INSTRUCTIONS
(a) Write out the portion of the Configuration Manager database post between "Typically the majority" and "information for us.", inclusive.
(b) Continue the post on the oversized Configuration Manager database from its last sentence.

DOCUMENT EXCERPT
————————
HinvChangeLog – The 600gb DB Backlog
Recently I was doing some investigating on why a Configuration Manager database was consuming what appeared to be an excessive amount of space. This was a new environment to me, and I did know there was a lot of custom hardware inventory going on. But my gut said a lot could not be leading to this large of a database. Typically I will run a few queries to gather information about the database. These are just some queries sourced off the internet, I did not write them, but I do keep them handy!
-- Database file size SELECT [TYPE] = A.TYPE_DESC ,[FILE_Name] = A.name ,[FILEGROUP_NAME] = fg.name ,[File_Location] = A.PHYSICAL_NAME ,[FILESIZE_MB] = CONVERT(DECIMAL(10,2),A.SIZE/128.0) ,[USEDSPACE_MB] = CONVERT(DECIMAL(10,2),A.SIZE/128.0 - ((SIZE/128.0) - CAST(FILEPROPERTY(A.NAME, 'SPACEUSED') AS INT)/128.0)) ,[FREESPACE_MB] = CONVERT(DECIMAL(10,2),A.SIZE/128.0 - CAST(FILEPROPERTY(A.NAME, 'SPACEUSED') AS INT)/128.0) ,[FREESPACE_%] = CONVERT(DECIMAL(10,2),((A.SIZE/128.0 - CAST(FILEPROPERTY(A.NAME, 'SPACEUSED') AS INT)/128.0)/(A.SIZE/128.0))*100) ,[AutoGrow] = 'By ' + CASE is_percent_growth WHEN 0 THEN CAST(growth/128 AS VARCHAR(10)) + ' MB -' WHEN 1 THEN CAST(growth AS VARCHAR(10)) + '% -' ELSE '' END + CASE max_size WHEN 0 THEN 'DISABLED' WHEN -1 THEN ' Unrestricted' ELSE ' Restricted to ' + CAST(max_size/(128*1024) AS VARCHAR(10)) + ' GB' END + CASE is_percent_growth WHEN 1 THEN ' [autogrowth by percent, BAD setting!]' ELSE '' END FROM sys.database_files A LEFT JOIN sys.filegroups fg ON A.data_space_id = fg.data_space_id order by A.TYPE desc, A.NAME;
With this query I was able to see that the database was split into 10 files totaling to approximately 970gb of used spaced. That’s quite a bit of data! This environment does have a fair amount of clients in it, but I don’t think it is enough to justify this amount of data.
So if I don’t quite think the database should be this big, let’s identify WHAT is causing this!
WHAT Is Causing This!
Typically the majority of the data in an SCCM database is Hardware Inventory. It can be useful to determine which parts of Hardware Inventory are taking up the most space in your database. Another query that I did not write can help get this information for us.
-- Table size sorted by total space in MB SELECT t.name AS TableName, i.name as indexName, sum(p.rows) as RowCounts, (sum(a.total_pages) * 8) / 1024 as TotalSpaceMB, (sum(a.used_pages) * 8) / 1024 as UsedSpaceMB, (sum(a.data_pages) * 8) / 1024 as DataSpaceMB FROM sys.tables t INNER JOIN sys.indexes i ON t.object_id = i.object_id INNER JOIN sys.partitions p ON i.object_id = p.object_id AND i.index_id = p.index_id INNER JOIN sys.allocation_units a ON p.partition_id = a.container_id WHERE t.name NOT LIKE 'dt%' AND i.object_id > 255 AND i.index_id <= 1 GROUP BY t.name, i.object_id, i.index_id, i.name ORDER BY 6 DESC
Depending on what all is enabled in your environment I’d typically expect to see INSTALLED_EXECUTABLE_DATA as one of the largest tables, or INSTALLED_SOFTWARE_DATA, maybe RecentlyUsedApps_DATA to mention a few potential large sources of data. You also could expect HinvChangeLog to be up there on the list as well. What I did not expect was the HinvChangeLog table to be almost 200gb.
————————
Data excerpts
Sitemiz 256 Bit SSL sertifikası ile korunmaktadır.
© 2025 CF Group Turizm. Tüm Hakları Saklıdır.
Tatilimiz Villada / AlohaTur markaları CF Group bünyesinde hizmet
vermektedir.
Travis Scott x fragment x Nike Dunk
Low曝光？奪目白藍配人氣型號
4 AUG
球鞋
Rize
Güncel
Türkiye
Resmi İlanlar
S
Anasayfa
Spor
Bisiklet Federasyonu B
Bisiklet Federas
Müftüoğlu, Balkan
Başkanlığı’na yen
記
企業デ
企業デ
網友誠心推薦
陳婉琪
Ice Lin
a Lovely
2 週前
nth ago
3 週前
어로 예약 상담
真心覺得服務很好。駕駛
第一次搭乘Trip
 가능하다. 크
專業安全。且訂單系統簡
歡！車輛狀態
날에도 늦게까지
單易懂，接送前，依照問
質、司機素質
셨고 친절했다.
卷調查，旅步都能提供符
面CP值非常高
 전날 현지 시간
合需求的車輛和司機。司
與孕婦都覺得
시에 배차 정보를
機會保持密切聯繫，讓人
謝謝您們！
————————
ANSWERS BELOW
(a)
Typically the majority of the data in an SCCM database is Hardware Inventory. It can be useful to determine which parts of Hardware Inventory are taking up the most space in your database. Another query that I did not write can help get this information for us.

(b)
Ok, I may have found some of the problem then! But, 970-200 = STILL A BIG DATABASE.
STILL A BIG DATABASE
Other things consume space in a database, not just your tables. Those wonderful indexes that are usually created to improve query efficiency also consume space. Alright, let’s query for the size of those with a query I didn’t write.
-- Index size sorted by total space in kb SELECT OBJECT_NAME(i.OBJECT_ID) AS TableName, i.name AS IndexName, i.index_id AS IndexID, 8 * SUM(a.used_pages) AS 'Indexsize(KB)' FROM sys.indexes AS i JOIN sys.partitions AS p ON p.OBJECT_ID = i.OBJECT_ID AND p.index_id = i.index_id JOIN sys.allocation_units AS a ON a.container_id = p.partition_id where [i].[is_primary_key] = 0 -- fix for size discrepancy GROUP BY i.OBJECT_ID, i.index_id, i.name ORDER BY 4 DESC
And the results are in!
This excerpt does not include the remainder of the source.